Over the three years following their IPOs, Arone says, money-losing companies have lagged the market by 9.7% while their profitable peers have beaten the market by 7.9%.
That's becoming the norm, which Arone illustrates with this chart. It shows that the tech companies going public in recent years are less likely to be profitable than in the past - and they are older relative to past companies at the time they made their market debuts, and he says that means they're less likely to become profitable in the future.

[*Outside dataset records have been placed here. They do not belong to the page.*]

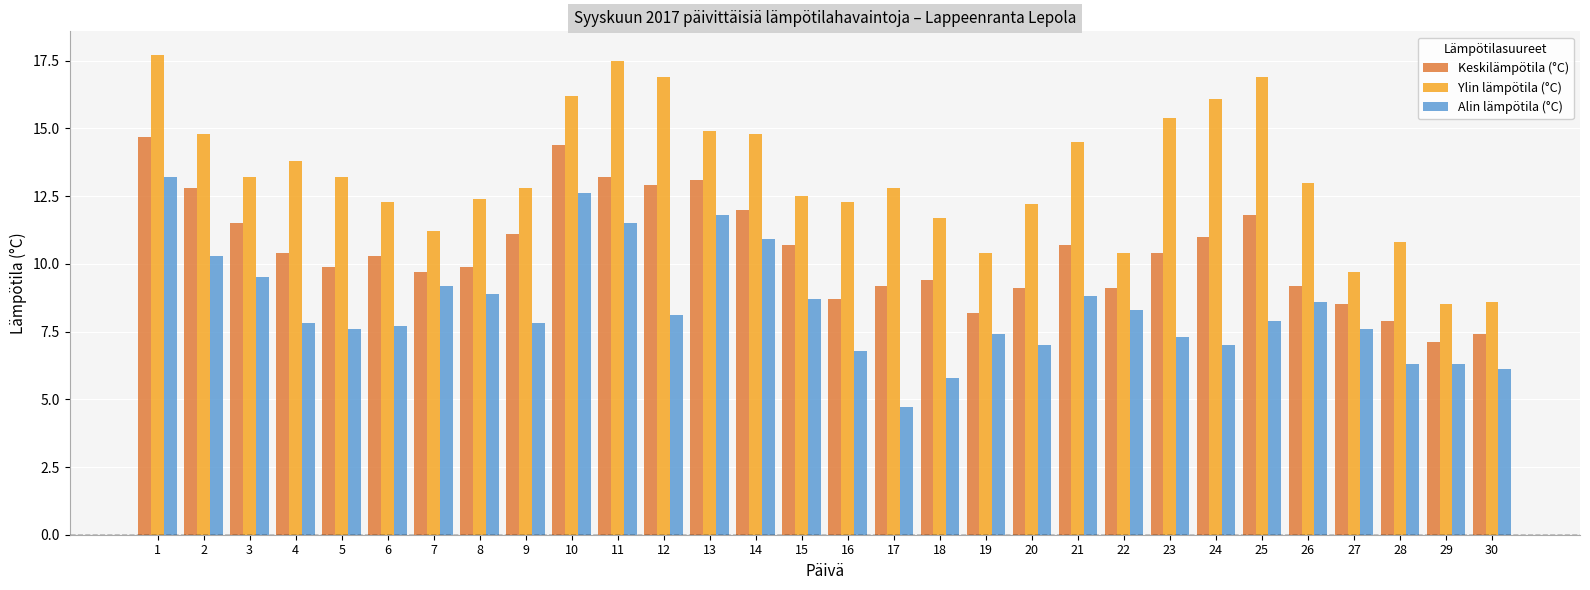

Reading left to right, what are all the values shown in this chart?

Keskilämpötila (°C): 14.7	12.8	11.5	10.4	9.9	10.3	9.7	9.9	11.1	14.4	13.2	12.9	13.1	12.0	10.7	8.7	9.2	9.4	8.2	9.1	10.7	9.1	10.4	11.0	11.8	9.2	8.5	7.9	7.1	7.4
Ylin lämpötila (°C): 17.7	14.8	13.2	13.8	13.2	12.3	11.2	12.4	12.8	16.2	17.5	16.9	14.9	14.8	12.5	12.3	12.8	11.7	10.4	12.2	14.5	10.4	15.4	16.1	16.9	13.0	9.7	10.8	8.5	8.6
Alin lämpötila (°C): 13.2	10.3	9.5	7.8	7.6	7.7	9.2	8.9	7.8	12.6	11.5	8.1	11.8	10.9	8.7	6.8	4.7	5.8	7.4	7.0	8.8	8.3	7.3	7.0	7.9	8.6	7.6	6.3	6.3	6.1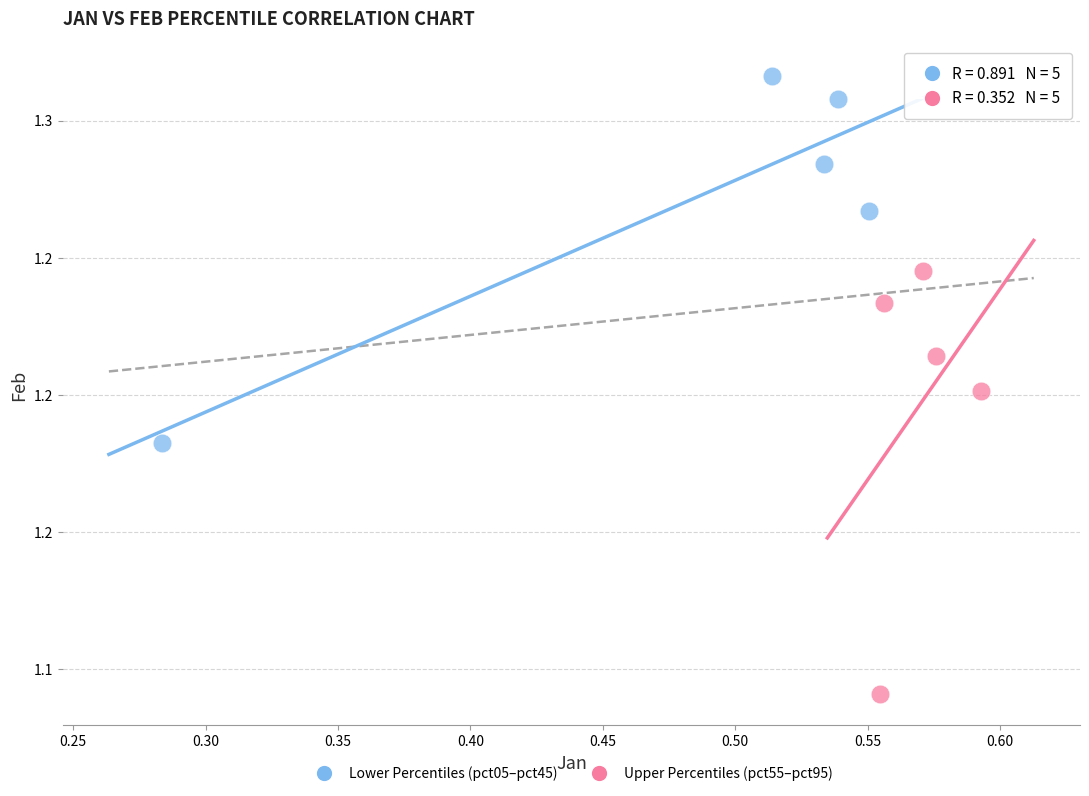

What are all the series names shown in the legend?

Lower Percentiles (pct05–pct45), Upper Percentiles (pct55–pct95)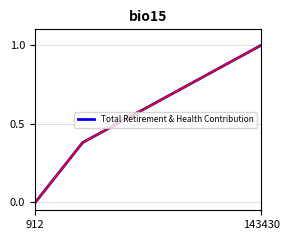

Count the values in the range 0 to 1.

4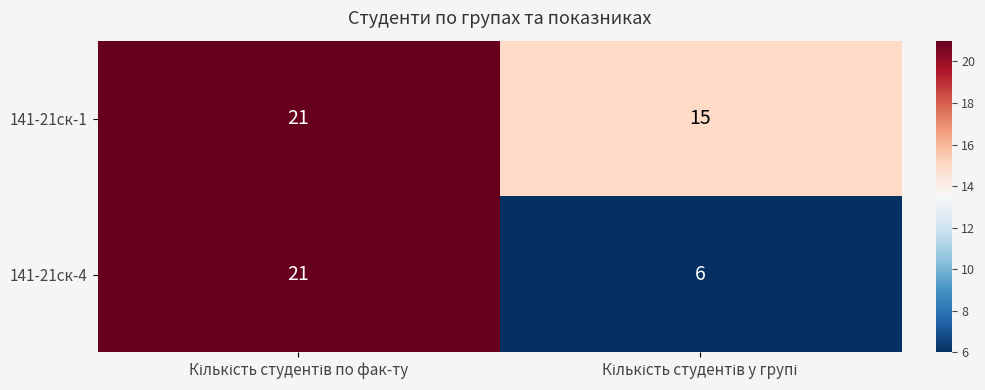

What is the smallest value displayed?

6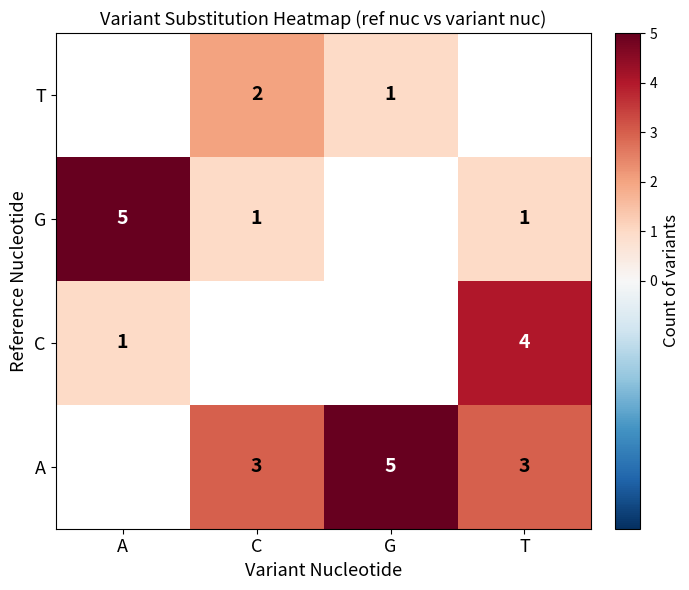

The A series shows 3 at C. True or false?

True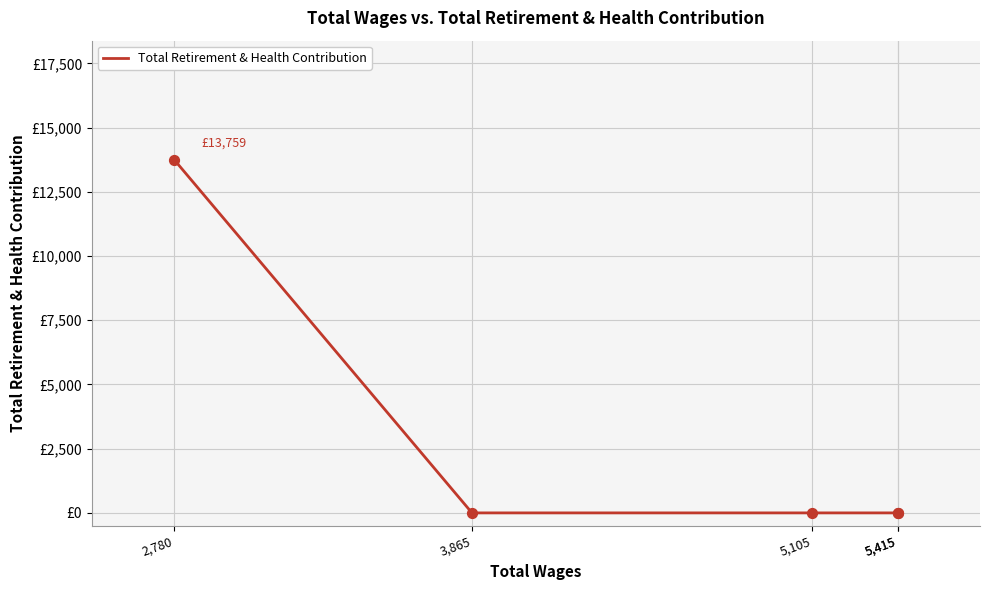

Which has a higher value, 5,415 or 3,865?

5,415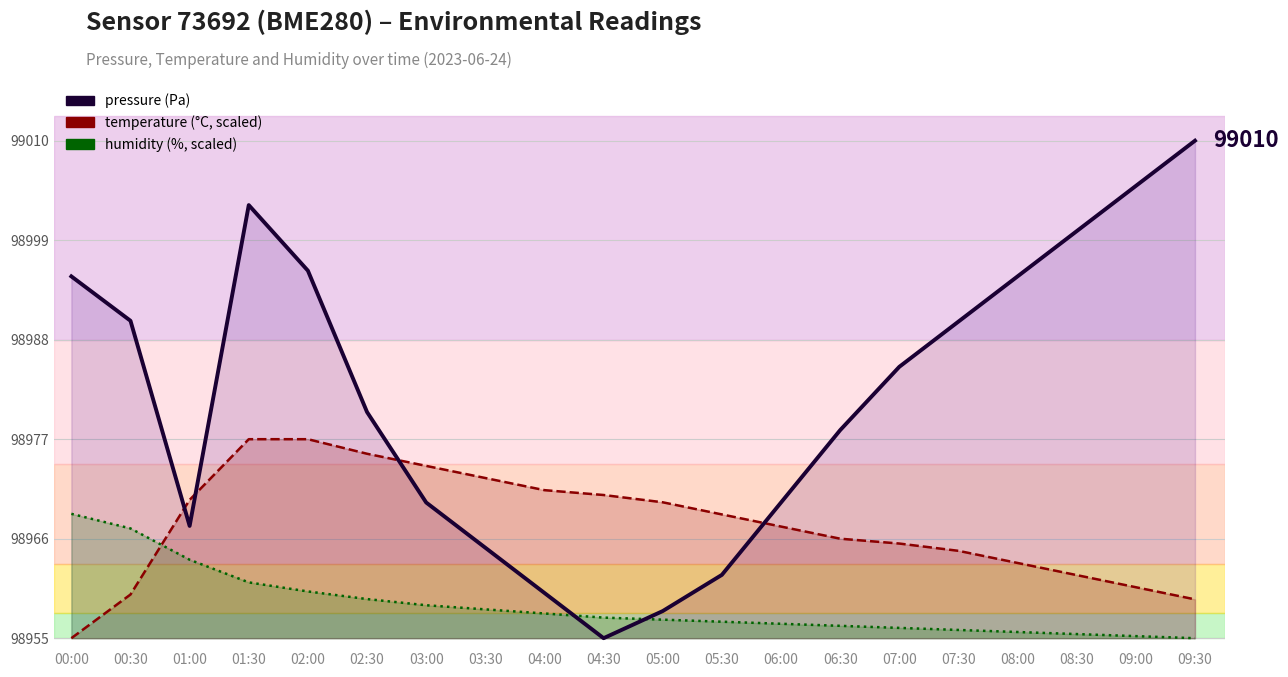

Rank the series by their maximum value, from highest to lowest.

pressure, temperature (scaled), humidity (scaled)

"Eighty-four percent of companies looking to IPO today have no profits, up from 33% just a decade ago," he said.
So what if some IPOs flop? The problem is that a unicorn gold rush is beginning: more than 100 privately held companies valued at $1 billion could go public this year. That's up from 33 in 2017 and 2018 combined, according to Arone - and if many of the biggest names hit a wall, it could weigh on the market for a long time.
"If underperformance of these blockbuster listings becomes the straw that breaks the unicorns' backs, the bull market could feel the pain," Arone said.